When he was out of sight, I leaned against a tree to catch my breath. I pressed my hand to my chest hoping to calm my racing heart. I hadn’t expected it to be so hard to set this line in the sand. I wanted to do the right thing for both of us, so why did it feel so wrong?
Chapter 11
Sanders
My hands shook with unidentifiable emotion as I walked away from Roxy but my smile remained carefully in place. Roxy was struggling with something and needed time. So while I wanted to go back and wrap her in a hug, the smartest thing was to show her I could be patient and respect her wish for boundaries.
Stupid boundaries.
I hated that she was pushing me away. My appearance had not been the happy reunion I’d been hoping for, but Vincent had told us to work together. To tell me she worked better alone was a flimsy excuse to not be around me. I understood it but I didn’t like it.

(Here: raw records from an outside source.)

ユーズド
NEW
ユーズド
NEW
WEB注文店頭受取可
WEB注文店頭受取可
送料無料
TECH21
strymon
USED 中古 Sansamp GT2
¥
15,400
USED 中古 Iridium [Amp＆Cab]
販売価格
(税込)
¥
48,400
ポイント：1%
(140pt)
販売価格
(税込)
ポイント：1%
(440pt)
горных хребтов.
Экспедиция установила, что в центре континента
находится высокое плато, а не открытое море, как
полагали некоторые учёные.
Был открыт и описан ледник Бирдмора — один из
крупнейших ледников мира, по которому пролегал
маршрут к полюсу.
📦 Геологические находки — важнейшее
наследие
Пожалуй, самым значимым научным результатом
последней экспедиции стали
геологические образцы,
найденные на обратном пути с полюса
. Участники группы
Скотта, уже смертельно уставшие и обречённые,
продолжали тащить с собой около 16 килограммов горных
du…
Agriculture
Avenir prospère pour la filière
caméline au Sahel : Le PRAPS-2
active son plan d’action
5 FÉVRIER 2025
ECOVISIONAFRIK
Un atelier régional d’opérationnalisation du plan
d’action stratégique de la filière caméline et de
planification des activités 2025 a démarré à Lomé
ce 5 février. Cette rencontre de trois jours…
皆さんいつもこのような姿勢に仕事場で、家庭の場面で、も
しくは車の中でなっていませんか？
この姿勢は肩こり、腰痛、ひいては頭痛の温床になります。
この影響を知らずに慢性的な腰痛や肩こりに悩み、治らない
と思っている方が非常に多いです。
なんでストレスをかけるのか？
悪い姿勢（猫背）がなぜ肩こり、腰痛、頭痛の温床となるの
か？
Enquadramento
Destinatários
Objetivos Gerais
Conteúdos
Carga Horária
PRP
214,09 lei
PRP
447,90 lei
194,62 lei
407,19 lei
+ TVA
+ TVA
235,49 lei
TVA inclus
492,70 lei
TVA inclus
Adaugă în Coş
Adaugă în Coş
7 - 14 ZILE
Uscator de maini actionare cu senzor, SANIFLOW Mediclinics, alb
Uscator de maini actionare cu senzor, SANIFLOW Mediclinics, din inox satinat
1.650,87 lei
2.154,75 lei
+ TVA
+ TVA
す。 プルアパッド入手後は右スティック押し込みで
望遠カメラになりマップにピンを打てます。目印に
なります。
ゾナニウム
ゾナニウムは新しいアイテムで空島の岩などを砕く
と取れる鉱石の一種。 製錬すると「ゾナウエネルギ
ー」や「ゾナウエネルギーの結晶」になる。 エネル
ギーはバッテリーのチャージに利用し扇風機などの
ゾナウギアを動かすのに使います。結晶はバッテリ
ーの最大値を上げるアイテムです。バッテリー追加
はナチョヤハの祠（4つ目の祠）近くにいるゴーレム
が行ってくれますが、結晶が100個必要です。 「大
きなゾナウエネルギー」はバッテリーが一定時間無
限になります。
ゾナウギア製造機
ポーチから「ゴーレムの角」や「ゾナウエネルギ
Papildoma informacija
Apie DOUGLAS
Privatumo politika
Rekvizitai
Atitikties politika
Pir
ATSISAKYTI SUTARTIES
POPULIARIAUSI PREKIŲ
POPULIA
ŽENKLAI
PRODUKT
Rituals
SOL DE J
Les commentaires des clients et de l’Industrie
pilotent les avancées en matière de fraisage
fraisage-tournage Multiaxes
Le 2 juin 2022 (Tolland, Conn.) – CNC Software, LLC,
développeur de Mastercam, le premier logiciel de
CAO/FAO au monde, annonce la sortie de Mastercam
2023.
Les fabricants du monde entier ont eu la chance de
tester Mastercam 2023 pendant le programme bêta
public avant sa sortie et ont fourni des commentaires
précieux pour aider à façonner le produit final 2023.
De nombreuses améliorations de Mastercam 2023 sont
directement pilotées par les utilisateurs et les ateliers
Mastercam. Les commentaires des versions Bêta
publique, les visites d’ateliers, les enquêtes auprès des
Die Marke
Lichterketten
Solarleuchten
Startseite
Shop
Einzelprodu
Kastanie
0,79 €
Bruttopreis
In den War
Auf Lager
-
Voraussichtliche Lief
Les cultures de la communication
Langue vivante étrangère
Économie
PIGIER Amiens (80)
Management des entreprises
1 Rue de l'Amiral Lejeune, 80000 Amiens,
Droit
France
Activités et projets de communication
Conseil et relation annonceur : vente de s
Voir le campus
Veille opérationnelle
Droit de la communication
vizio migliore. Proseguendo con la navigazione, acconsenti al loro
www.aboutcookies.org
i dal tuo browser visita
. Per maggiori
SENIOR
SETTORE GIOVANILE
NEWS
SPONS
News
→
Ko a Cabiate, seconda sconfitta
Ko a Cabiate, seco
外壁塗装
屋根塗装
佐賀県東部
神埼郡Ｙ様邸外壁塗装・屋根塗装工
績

All joking with Skip aside, I would and could be patient. I would never push myself on her. If friendship was what she needed, then that’s what I would offer. Better to be in her life as a friend than not at all.
Acid churned in my stomach and up my esophagus. What had I eaten? I’d not had anything but eggs and avocado this morning and yet my insides rioted like I’d gone crazy at a six-dollar buffet. I was feeling restless, talking with Roxy had done little to quell the energy. And in fact I was feeling … frustrated? And maybe hurt. I needed to burn off some energy. I needed to get out and clear my head. I hated feeling pointless emotions. Just push that shit aside and move on.
What I needed was to go for an invigorating hike and brainstorm some ideas for MooreTek. I’d present a thorough list to Roxy when we met; I’d be the most professional business partner she’d ever worked with. I wouldn’t try to touch her every possible second. I wouldn’t find ways to get close enough to breathe her in. I would be the best fucking mate she didn’t know she needed.